(Optical and exposure parameters)
= = = = =

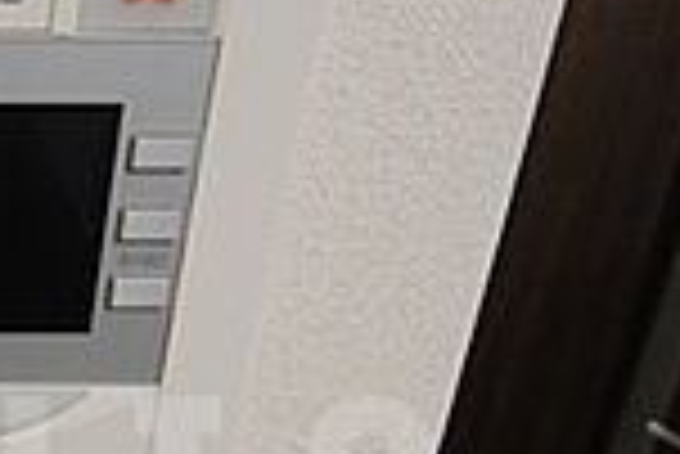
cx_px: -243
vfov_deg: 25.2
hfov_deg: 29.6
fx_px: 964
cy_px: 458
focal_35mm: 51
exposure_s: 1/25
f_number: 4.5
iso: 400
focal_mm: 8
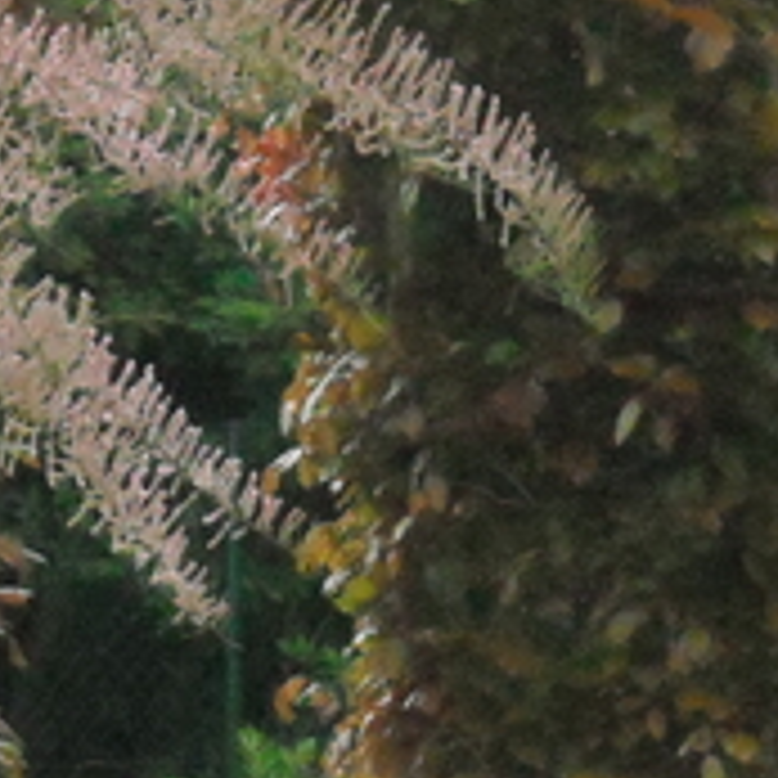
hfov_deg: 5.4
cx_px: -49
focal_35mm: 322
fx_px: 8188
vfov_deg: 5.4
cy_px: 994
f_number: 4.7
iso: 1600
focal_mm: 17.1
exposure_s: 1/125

= = = = =

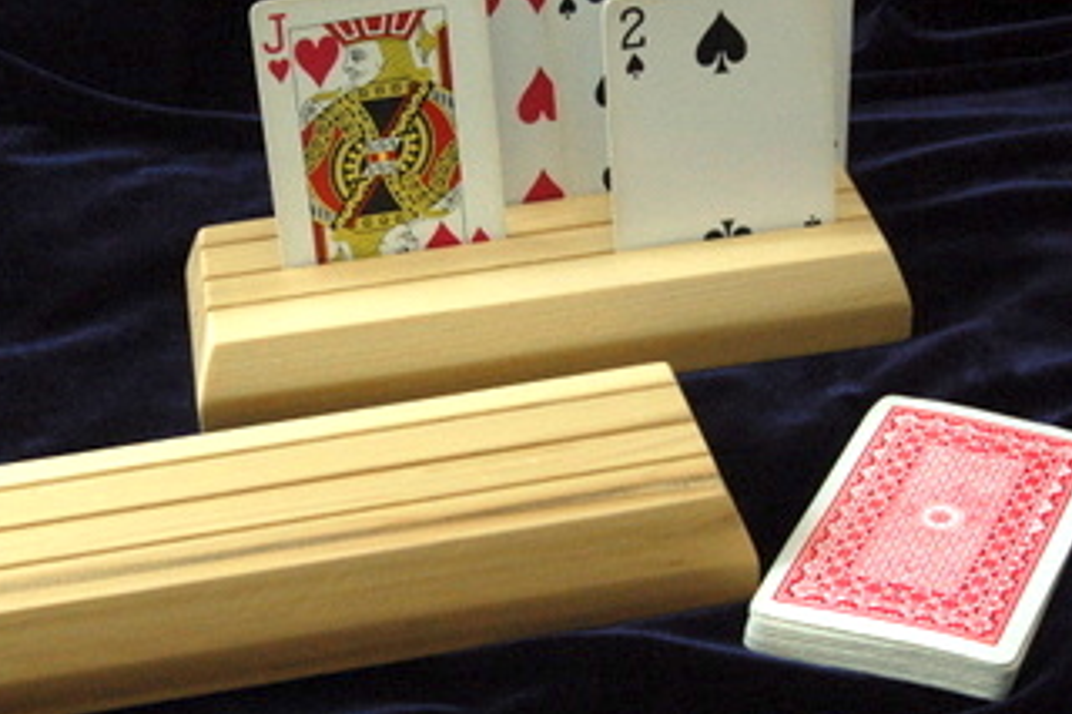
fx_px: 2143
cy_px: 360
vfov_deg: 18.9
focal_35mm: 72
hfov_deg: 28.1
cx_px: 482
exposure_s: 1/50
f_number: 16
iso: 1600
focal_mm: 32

= = = = =

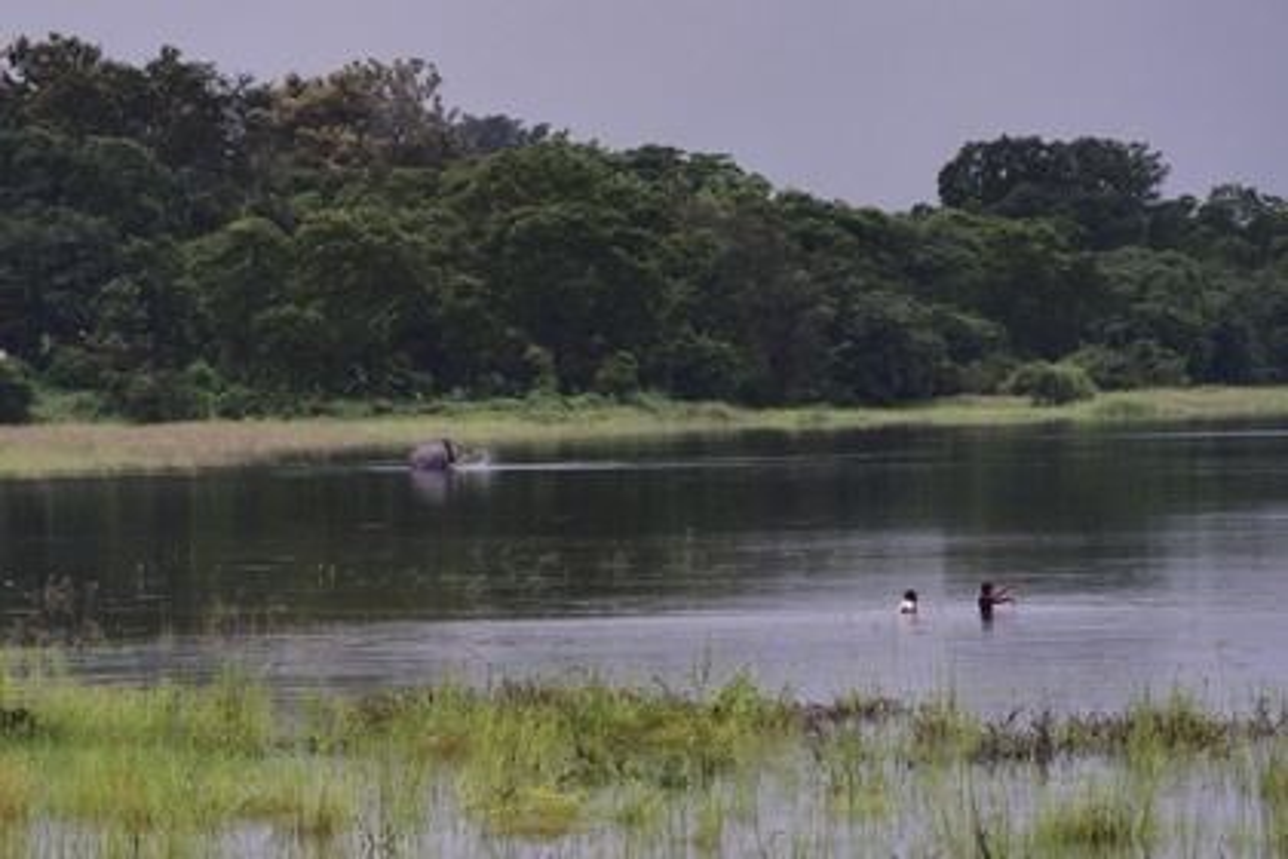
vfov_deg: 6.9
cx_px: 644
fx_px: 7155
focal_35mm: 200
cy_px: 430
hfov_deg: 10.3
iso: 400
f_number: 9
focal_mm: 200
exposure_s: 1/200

= = = = =

**Work to be completed:** The range runs from the line above containing "hfov_deg: 5.4" to the line containing "exposure_s: 1/125", inclusive. Restate those lines word for word and no others.

**Your response:**
hfov_deg: 5.4
cx_px: -49
focal_35mm: 322
fx_px: 8188
vfov_deg: 5.4
cy_px: 994
f_number: 4.7
iso: 1600
focal_mm: 17.1
exposure_s: 1/125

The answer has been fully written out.